Les trois aspects de l’éducation que Nedelsky retient, à savoir la temporalité, la relationalité et la sensibilité, offrent trois façons de définir l’autonomie ⸺ une définition plutôt procédurale, une définition plutôt génétique et une définition plutôt substantielle. Dans le contexte de chaque définition, c’est une dialectique entre capacité d’être affectée ou affecté et puissance d’agir qui est en jeu ⸺ dialectique qui articule autonomie et vulnérabilité. Autrement dit, nous sommes autonomes au même titre que nous sommes vulnérables : en tant qu’êtres dans le temps, en tant qu’êtres dépendants et en tant qu’êtres sensibles. À partir de l’éducation, Nedelsky propose donc à la fois un symbole culturel, une métaphysique et une éthique qui permettent d’articuler vulnérabilité et autonomie, en les considérant non pas comme antinomiques, mais bien comme l’endroit et l’envers de la même étoffe.

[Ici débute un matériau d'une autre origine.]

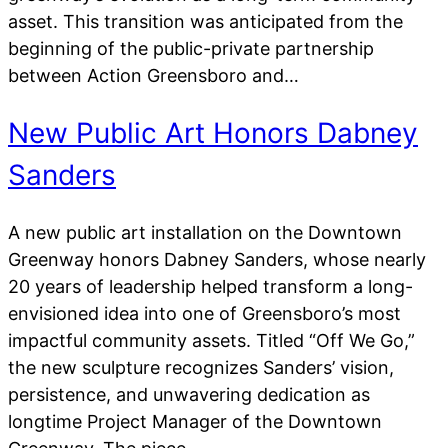
asset. This transition was anticipated from the
beginning of the public-private partnership
between Action Greensboro and…
New Public Art Honors Dabney
Sanders
A new public art installation on the Downtown
Greenway honors Dabney Sanders, whose nearly
20 years of leadership helped transform a long-
envisioned idea into one of Greensboro’s most
impactful community assets. Titled “Off We Go,”
the new sculpture recognizes Sanders’ vision,
persistence, and unwavering dedication as
longtime Project Manager of the Downtown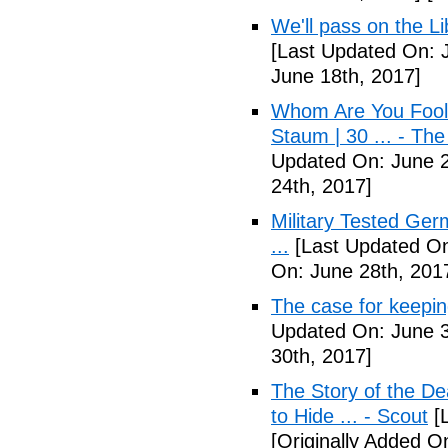
We'll pass on the L
[Last Updated On: 
June 18th, 2017]
Whom Are You Fooli
Staum | 30 ... - Th
Updated On: June 2
24th, 2017]
Military Tested Ge
...
[Last Updated On
On: June 28th, 201
The case for keepin
Updated On: June 3
30th, 2017]
The Story of the D
to Hide ... - Scout
[L
[Originally Added On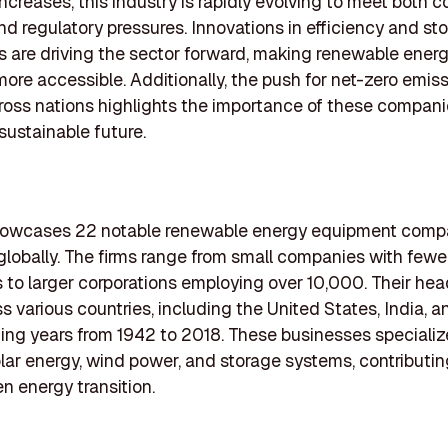
increases, this industry is rapidly evolving to meet both
 regulatory pressures. Innovations in efficiency and st
es are driving the sector forward, making renewable ener
more accessible. Additionally, the push for net-zero emis
ross nations highlights the importance of these compani
sustainable future.
 showcases 22 notable renewable energy equipment comp
globally. The firms range from small companies with fewe
to larger corporations employing over 10,000. Their he
s various countries, including the United States, India, a
ing years from 1942 to 2018. These businesses specializ
lar energy, wind power, and storage systems, contributin
en energy transition.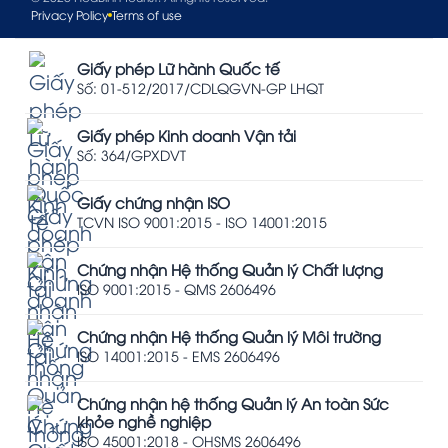
Privacy Policy
Terms of use
Giấy phép Lữ hành Quốc tế
Số: 01-512/2017/CDLQGVN-GP LHQT
Giấy phép Kinh doanh Vận tải
Số: 364/GPXDVT
Giấy chứng nhận ISO
TCVN ISO 9001:2015 - ISO 14001:2015
Chứng nhận Hệ thống Quản lý Chất lượng
ISO 9001:2015 - QMS 2606496
Chứng nhận Hệ thống Quản lý Môi trường
ISO 14001:2015 - EMS 2606496
Chứng nhận hệ thống Quản lý An toàn Sức
khỏe nghề nghiệp
ISO 45001:2018 - OHSMS 2606496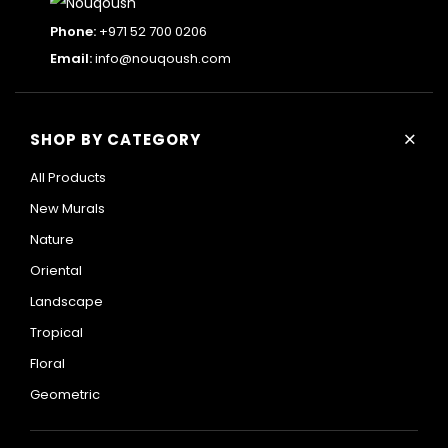
Phone:
+971 52 700 0206
Email:
info@nouqoush.com
+
SHOP BY CATEGORY
All Products
New Murals
Nature
Oriental
Landscape
Tropical
Floral
Geometric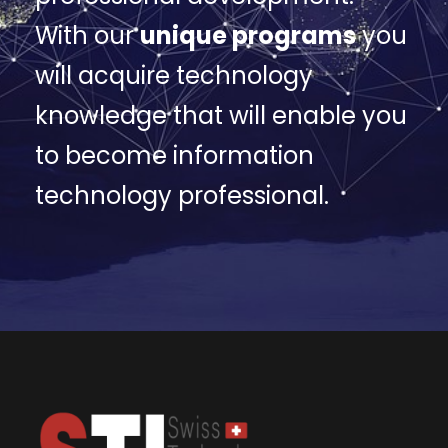
With our
unique programs
you
will acquire technology
knowledge that will enable you
to become information
technology professional.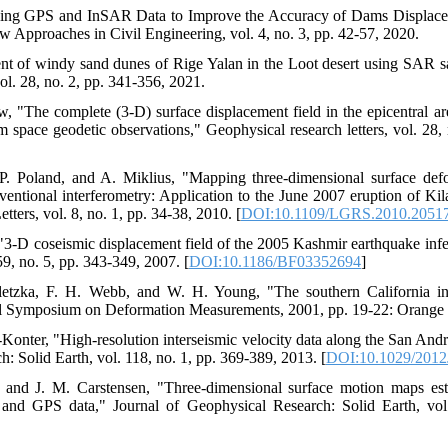
ining GPS and InSAR Data to Improve the Accuracy of Dams Displac
w Approaches in Civil Engineering, vol. 4, no. 3, pp. 42-57, 2020.
 of windy sand dunes of Rige Yalan in the Loot desert using SAR sat
l. 28, no. 2, pp. 341-356, 2021.
, "The complete (3‐D) surface displacement field in the epicentral 
m space geodetic observations," Geophysical research letters, vol. 28,
P. Poland, and A. Miklius, "Mapping three-dimensional surface de
nventional interferometry: Application to the June 2007 eruption of Ki
ers, vol. 8, no. 1, pp. 34-38, 2010. [
DOI:10.1109/LGRS.2010.2051
3-D coseismic displacement field of the 2005 Kashmir earthquake inferr
59, no. 5, pp. 343-349, 2007. [
DOI:10.1186/BF03352694
]
letzka, F. H. Webb, and W. H. Young, "The southern California i
al Symposium on Deformation Measurements, 2001, pp. 19-22: Orange 
Konter, "High‐resolution interseismic velocity data along the San And
 Solid Earth, vol. 118, no. 1, pp. 369-389, 2013. [
DOI:10.1029/201
and J. M. Carstensen, "Three‐dimensional surface motion maps es
ar and GPS data," Journal of Geophysical Research: Solid Earth, vo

Cependant, j’avance que cette éthique gagne à être prolongée dans une politique, sans quoi elle risque de réduire les relations à leur forme interpersonnelle dyadique, forme qui peut être aliénante, asservissante, voire violente. Joan Tronto admet que « le concept de care n’est pas suffisamment spécifique pour nous orienter […] vers une compréhension complète de ce qu’est le care » (Tronto, 2009, p. 16, 17). La définition qu’elle livre avec Berenice Fisher est en effet relativement indéterminée :

Au niveau le plus général, nous suggérons que le care soit considéré comme une activité générique qui comprend tout ce que nous faisons pour maintenir, perpétuer et réparer notre « monde », de sorte que nous puissions y vivre aussi bien que possible. Ce monde comprend nos corps, nous-mêmes et notre environnement, tous éléments que nous cherchons à relier en un réseau complexe, en soutien à la vie.

Tronto, 2009, p. 143

À partir de l’enjeu particulier de l’éducation, j’ai cherché à souligner la nécessité de concevoir cette activité générique au-delà de sa seule incarnation interindividuelle. Penser le care comme une responsabilité collective dont la prise en charge relève aussi d’institutions est une façon de rappeler les différentes échelles de relations qui rendent possible l’autonomie. C’est pour cette raison que les travaux sur le care en éducation qui réduisent ce dernier à un seul enjeu éthico-pédagogique et/ou qui « dépolitisent » l’usage du concept en occultant son ancrage féministe originel (Gilligan, 2008) – le féminisme étant d’abord une lutte qui vise la justice sociale – restent problématiques, d’un point de vue tant théorique que pratique.